Take Brittany Wenger, for example. When 17 years old, she was moved by her cousin's diagnosis of breast cancer and developed technology that can analyze breast tissue samples and make cancer detection calls up to 99% accuracy. Wow!
Code has other implications, too. It exercises problem solving skills, grammar & syntax, logic, and collaboration. Each of these are touched on in the Hour of Code's curriculum. At our school, we've noticed that children from 1st to 8th grade love the Hour of Code website and the ideas it introduces.
I've already touched on the Hour of Code and the fact that it has curriculum for early learners. It's one of the first places a parent or school should look if they're interested in teaching kids about code.
Once kids become familiar with the logic and principles of Hour of Code, you'll want to move to an slightly more sophisticated tool developed at MIT called Scratch. It has more abilities and options for kids to create their own interactive web apps, such as calculators, sound boxes, interactive presentations, and even sophisticated games. Kids can then submit their creations to the Scratch community and browse the works of other kids for inspiration.

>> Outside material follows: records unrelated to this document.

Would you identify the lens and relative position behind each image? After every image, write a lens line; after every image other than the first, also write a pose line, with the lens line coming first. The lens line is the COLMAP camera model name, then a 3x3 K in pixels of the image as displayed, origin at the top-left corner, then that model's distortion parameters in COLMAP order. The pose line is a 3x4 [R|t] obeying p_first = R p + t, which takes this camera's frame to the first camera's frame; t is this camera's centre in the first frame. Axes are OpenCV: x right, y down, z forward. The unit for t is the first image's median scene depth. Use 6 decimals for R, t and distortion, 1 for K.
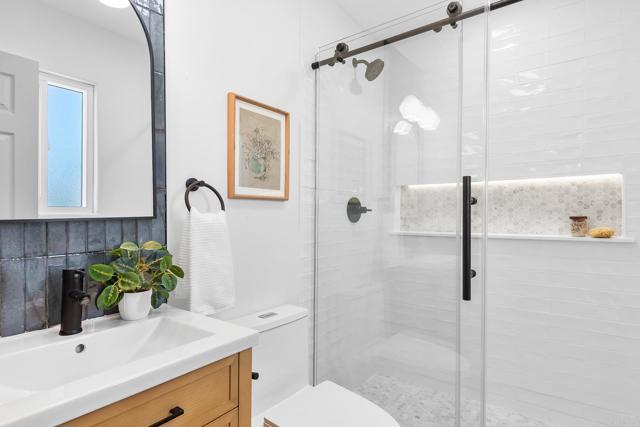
lens RADIAL K [[360.3, 0, 320.3], [0, 360.3, 214.2], [0, 0, 1]] dist [0.004059, -0.004504]
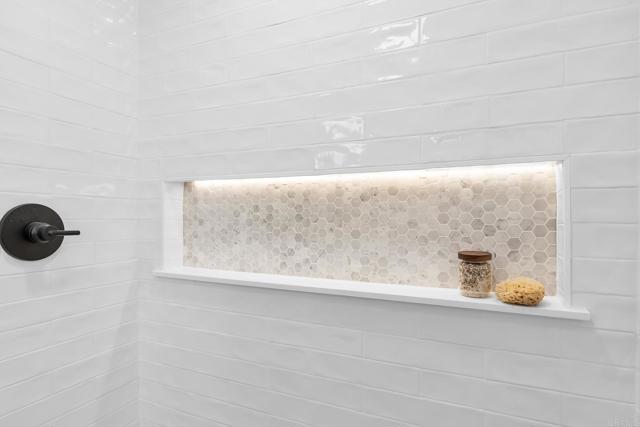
lens RADIAL K [[360.3, 0, 320.9], [0, 360.3, 215.2], [0, 0, 1]] dist [0.004059, -0.004504]
pose [[0.973977, -0.004133, 0.226608, 0.392667], [0.001846, 0.999945, 0.010302, -0.046017], [-0.226638, -0.009616, 0.973932, 0.557996]]
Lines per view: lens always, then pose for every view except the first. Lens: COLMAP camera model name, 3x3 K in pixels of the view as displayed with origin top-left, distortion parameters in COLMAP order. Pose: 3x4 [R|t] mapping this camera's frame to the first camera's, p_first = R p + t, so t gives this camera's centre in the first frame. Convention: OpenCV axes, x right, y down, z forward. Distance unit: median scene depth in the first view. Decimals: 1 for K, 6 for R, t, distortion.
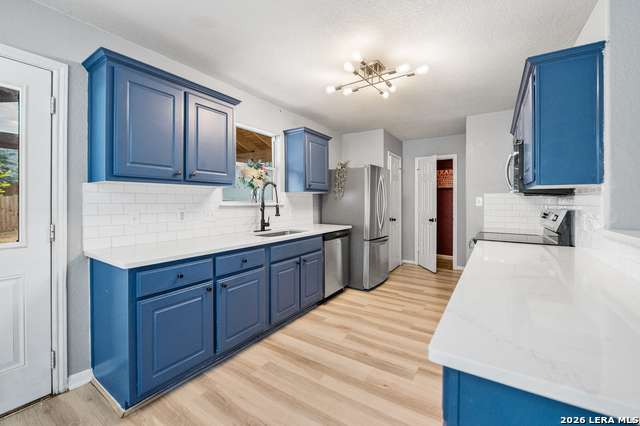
lens RADIAL K [[266.7, 0, 317.7], [0, 266.7, 202.2], [0, 0, 1]] dist [-0.000732, -0.000486]
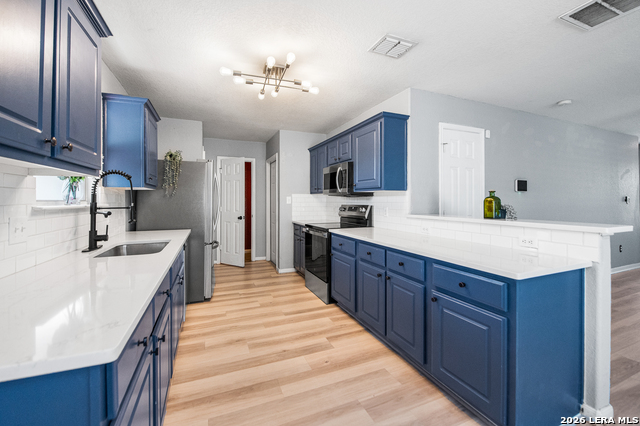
lens RADIAL K [[266.7, 0, 316.7], [0, 266.7, 198.7], [0, 0, 1]] dist [-0.000732, -0.000486]
pose [[0.563153, 0.002191, 0.826350, -0.515470], [0.005107, 0.999968, -0.006131, -0.002171], [-0.826337, 0.007673, 0.563124, 0.280208]]
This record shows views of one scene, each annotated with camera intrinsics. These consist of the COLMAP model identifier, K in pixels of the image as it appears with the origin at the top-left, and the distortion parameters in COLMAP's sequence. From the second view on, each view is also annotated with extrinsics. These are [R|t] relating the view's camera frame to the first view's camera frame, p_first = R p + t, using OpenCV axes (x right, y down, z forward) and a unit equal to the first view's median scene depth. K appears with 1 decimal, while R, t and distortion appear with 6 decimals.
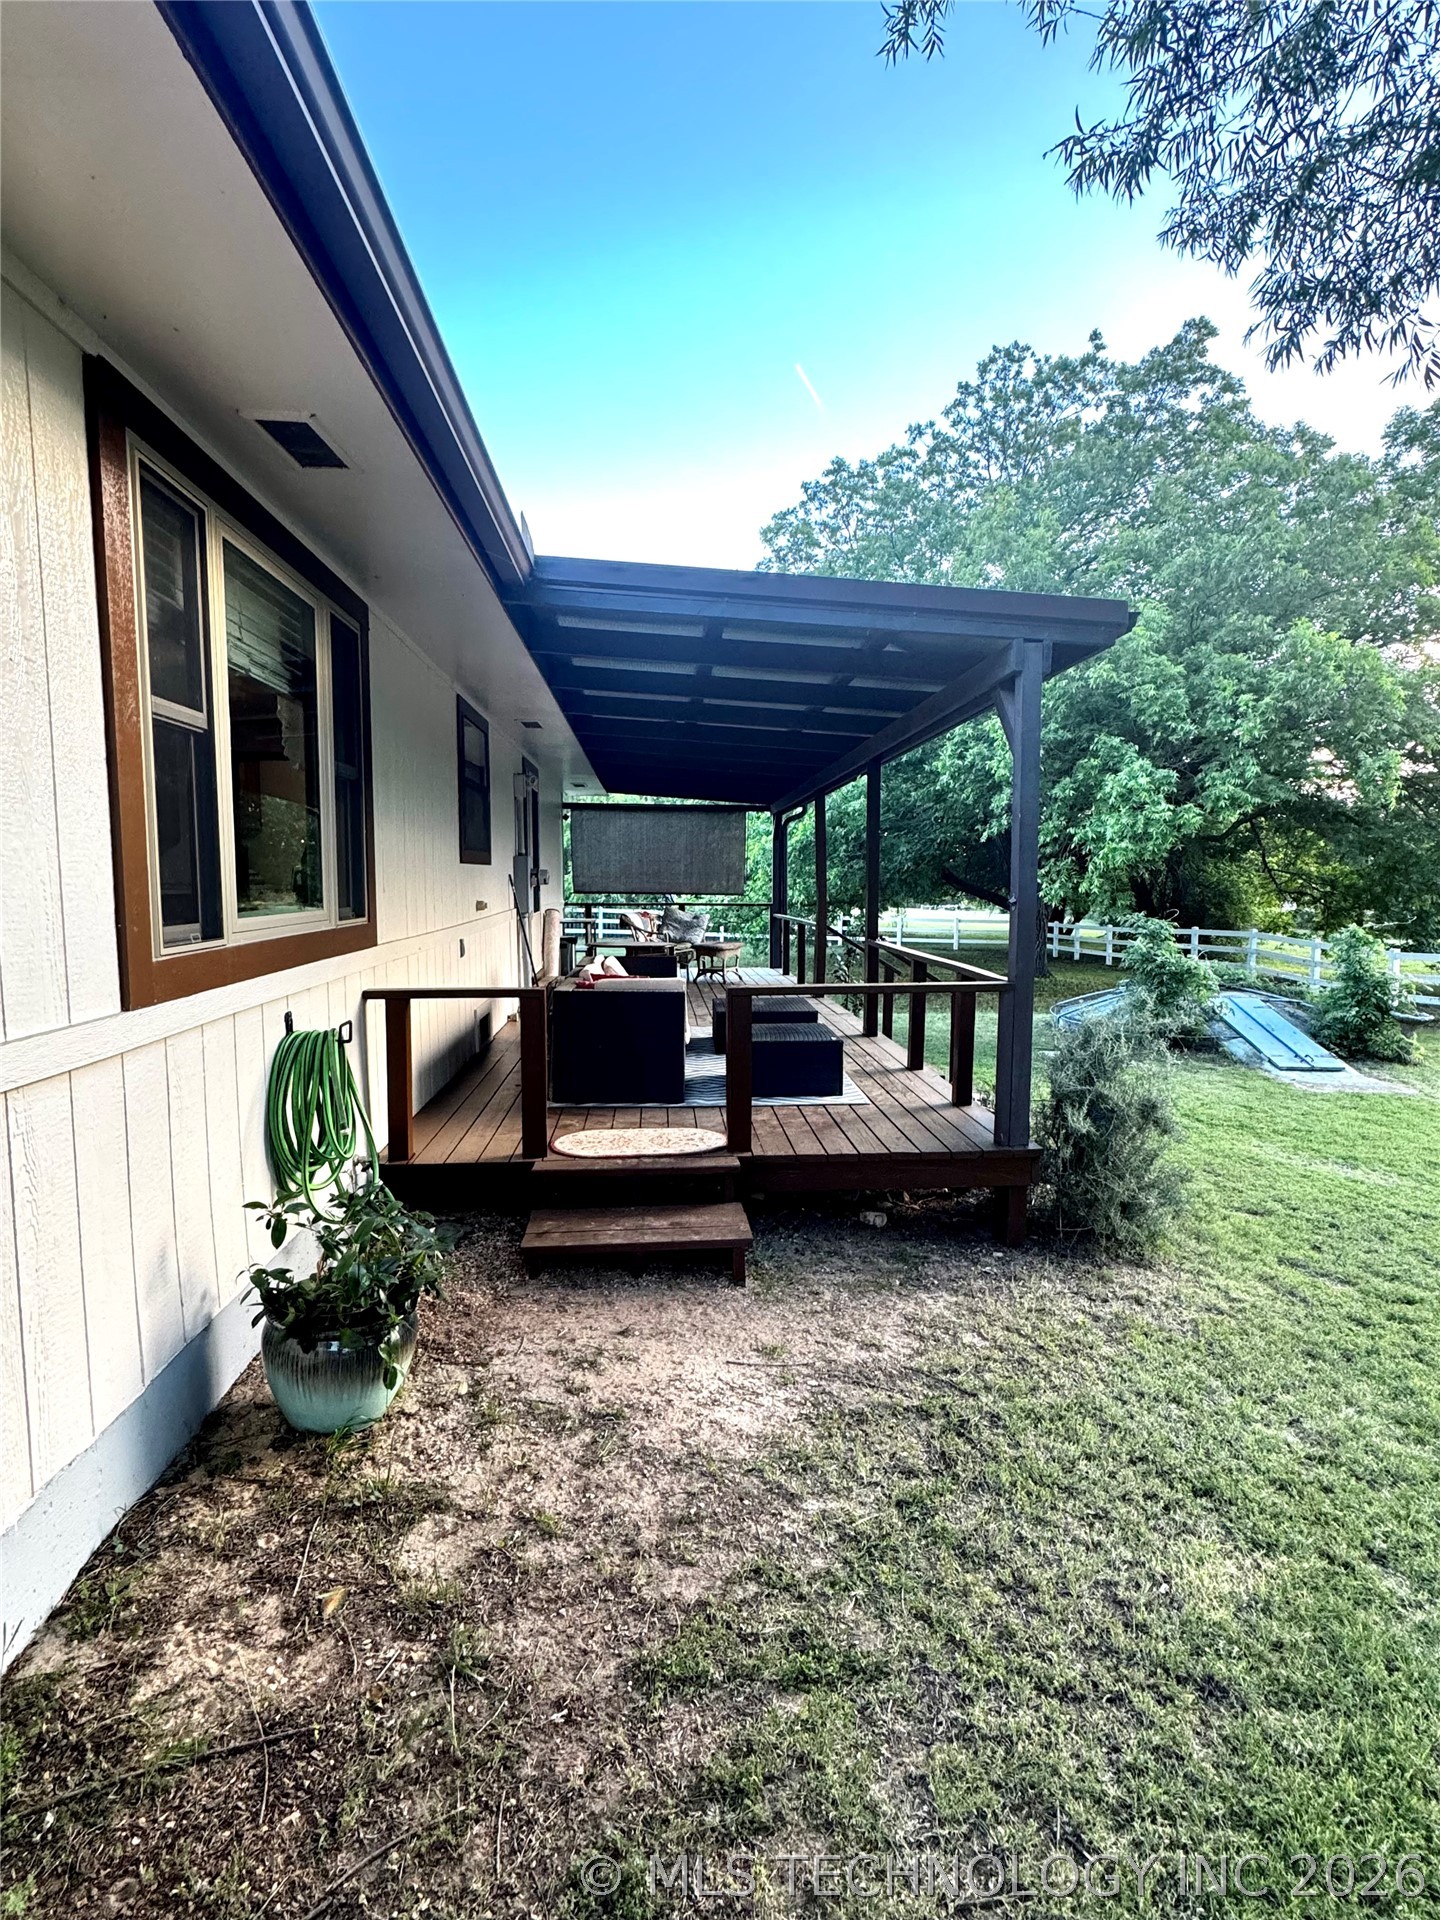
lens RADIAL K [[945.2, 0, 721.0], [0, 945.2, 962.0], [0, 0, 1]] dist [0.016217, -0.000027]
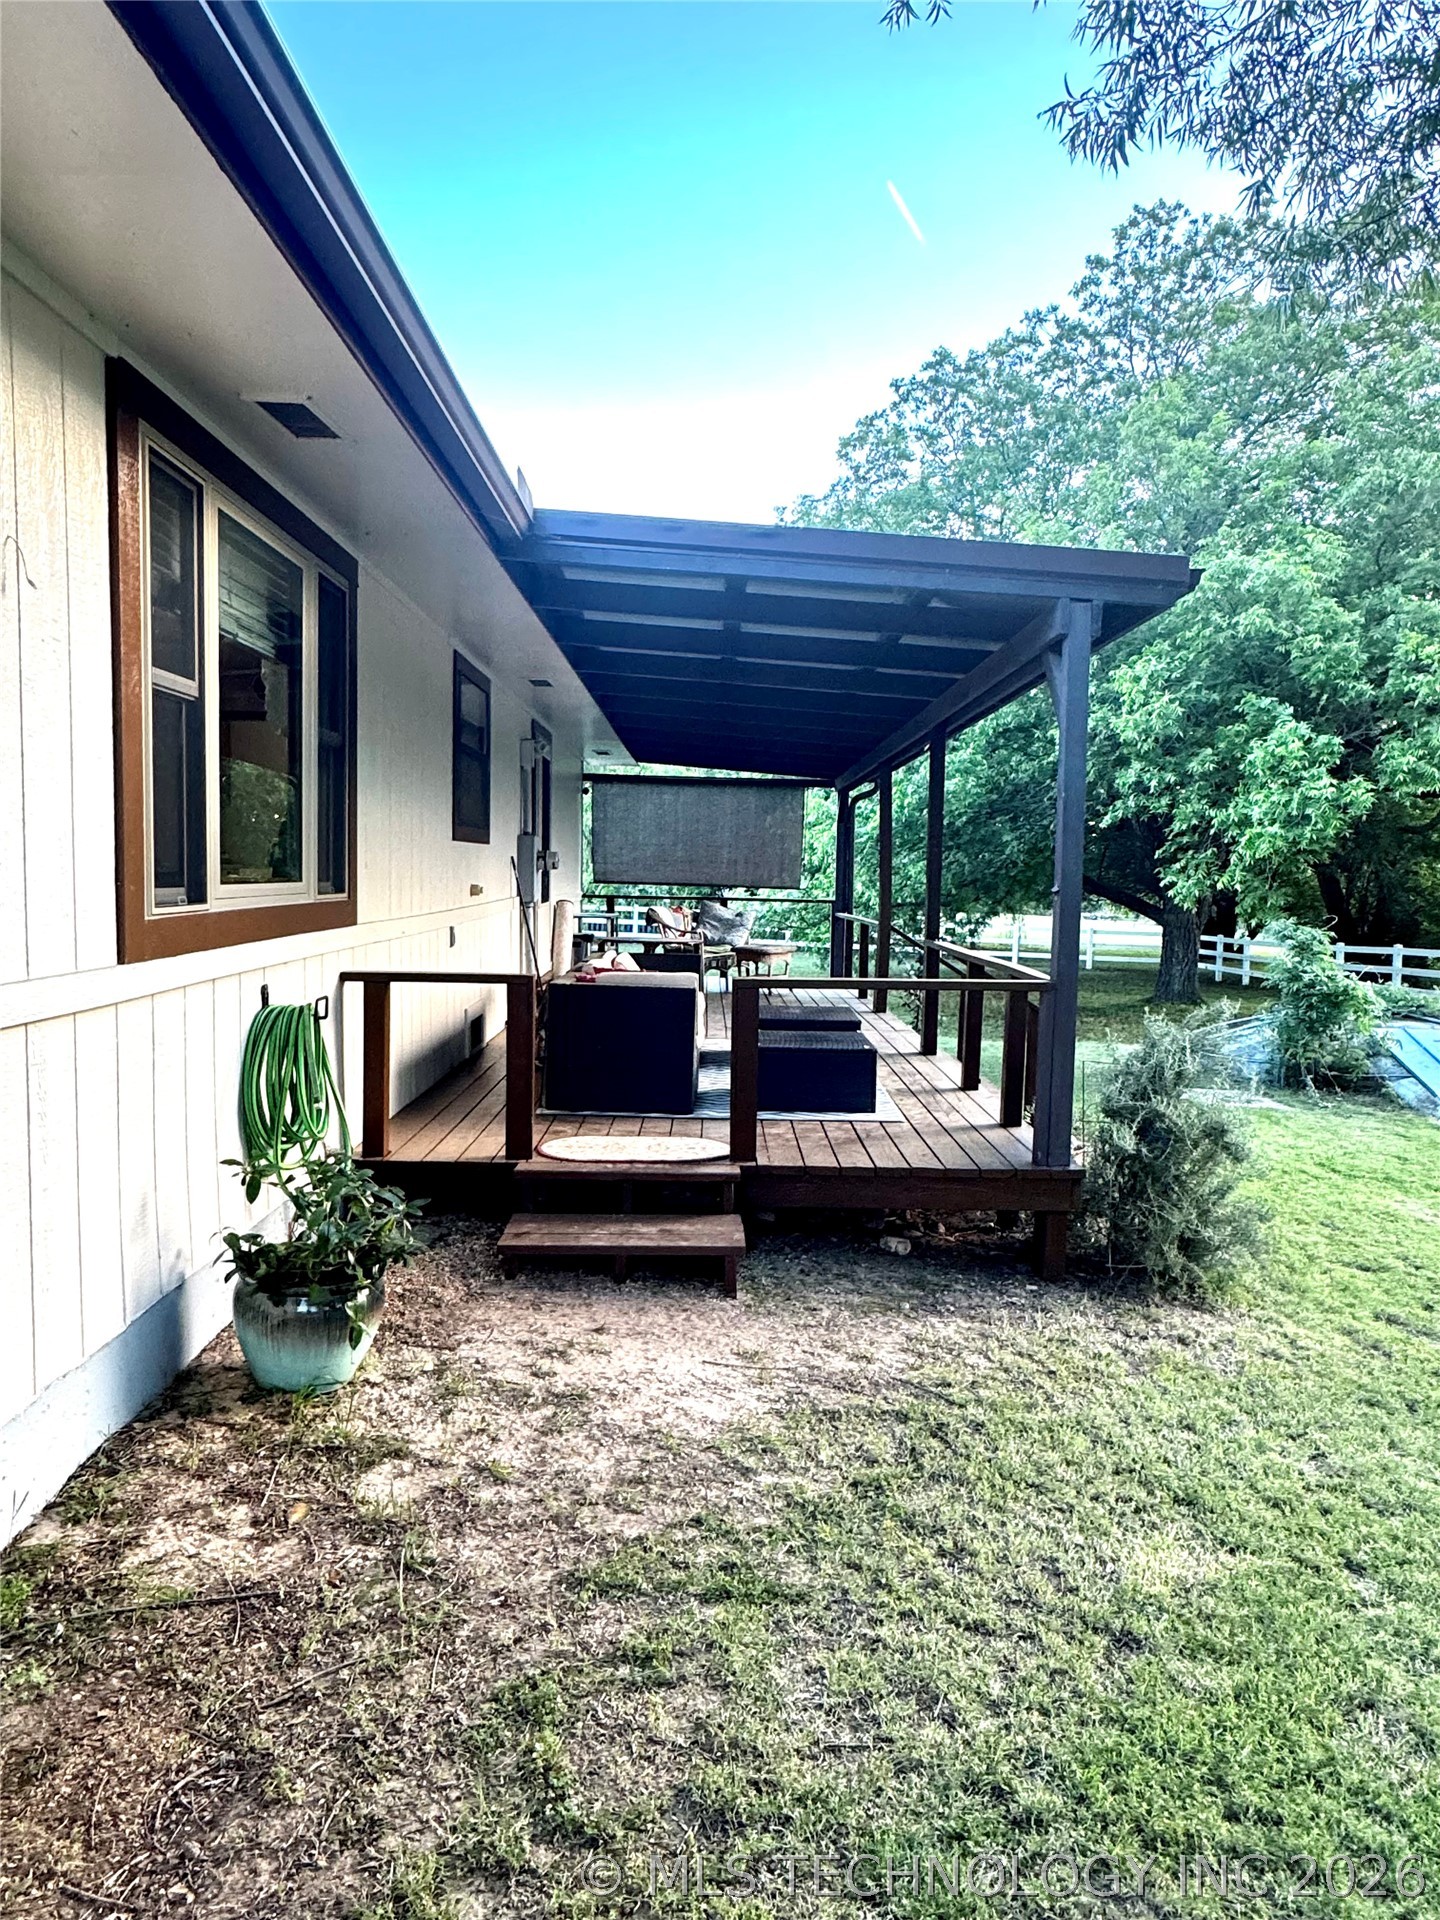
lens RADIAL K [[1235.5, 0, 717.9], [0, 1235.5, 964.1], [0, 0, 1]] dist [0.024672, 0.006914]
pose [[0.997462, 0.023024, -0.067369, 0.082355], [-0.024085, 0.999598, -0.014969, 0.035373], [0.066997, 0.016554, 0.997616, -0.212470]]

The creators of Scratch also have an iPad app geared towards younger ages called Scratch Jr. It's much of the same principles from the above tools, but handy because it's iOS friendly.
A final note, albeit an anecdotal one
As one who has taught many classes of kids the above tools, I cannot understate the sense of empowerment and inspiration that comes when a child understands that he/she can, in fact, create in the digital space. A small spark fires off inside of them as they realize that they have potential to build and impact people around the globe.
I've seen students who are frustrated with their reading skills come alive when they learn how to write code. It seems to tap into an analytical, mathematical side of their brains which craves the immediate sense of accomplishment.
Give your child the tools for tomorrow. Teach them to write code.